On Thu, 17 Sep 2009 14:01:35 GMT, (GregS)
wrote:

In article , Josh wrote:
On Tue, 15 Sep 2009 19:43:46 GMT,
(GregS)
wrote:

I think the mechanical actually actually saves heating costs because
it does not cycle as much buy the fine tune digital will feel a lot
more comfortable and you may not have to set the temperature
as high or low.


Many (most?) digital thermostats attempt to control cycle rates also,
either by a temperature spread setting (mimicking the hysteresis of a
mechanical thermostat), or a predictive cycle count (i.e. let the temp
spread a bit more to get N cycles per hour.

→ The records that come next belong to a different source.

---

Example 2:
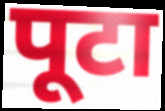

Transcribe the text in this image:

पूटा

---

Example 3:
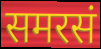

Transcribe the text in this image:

समरसं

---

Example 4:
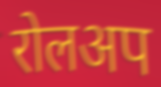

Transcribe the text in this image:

रोलअप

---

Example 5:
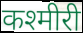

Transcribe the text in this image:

कश्मीरी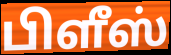
பிளீஸ்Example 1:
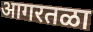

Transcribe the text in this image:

आगरतळा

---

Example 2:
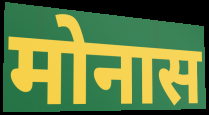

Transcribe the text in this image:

मोनास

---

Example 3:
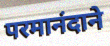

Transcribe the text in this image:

That's a setting on
ours)

And some thermostats "lie" to you -- the new Honeywell thermostats
installed with our AC upgrade seem to round the "current" temperature
more generously when it's close to the setpoint (e.g. if setting=73,
anything from say 72.1 to 74.5 is shown as 73, but if I change the
setting to 71, all of a sudden it's really 74 in the room :-) I think
it cuts down on complaints, and truthfully the whole AC system works
so much better than our old one well that I don't care (and I'm
usually very sensitive to small temp diffs).


Thanks for the info.

The only thing missed was a time ON reading. I used to like
it when I had oil heat, and I could compute comsumption at
3/4 gallon per hour.

I was wondering about my air conditioner. Its a 2.5 ton unit.
Seems a bit slower than after installation 3 years ago.
I measured the current draw of only about 6 amps
at 240 vac. Not counting the furnace fan. Its got to
be low, but it works. The air conditioner man said it
should work OK but I'm only putting 1500 watts into it.
Figure at least 2 KW with the furnace fan. So if it runs longer its
not drawing much electricity.


I think something's wrong with your measurements. That would be a
SEER of at least 20 (assumes PF=1). Kinda high, I would think.

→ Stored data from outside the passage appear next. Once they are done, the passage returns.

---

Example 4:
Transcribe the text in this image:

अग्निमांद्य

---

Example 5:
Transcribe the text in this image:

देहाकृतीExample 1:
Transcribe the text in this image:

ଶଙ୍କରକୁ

I was surprised at the tag to be used with 20 amp breaker.


Assume you're off by a factor of two (the real SEER of 10ish) and a
20A circuit is quite reasonable. That's what I would expect.

My old window unit draw was 23 amps at 240 vac,
and it was just a 2 ton.


That's a SEER of 5.4. Assume a PF of, say .9, and that works out to a
SEER of 6, which isn't unbelievably bad for an old AC unit.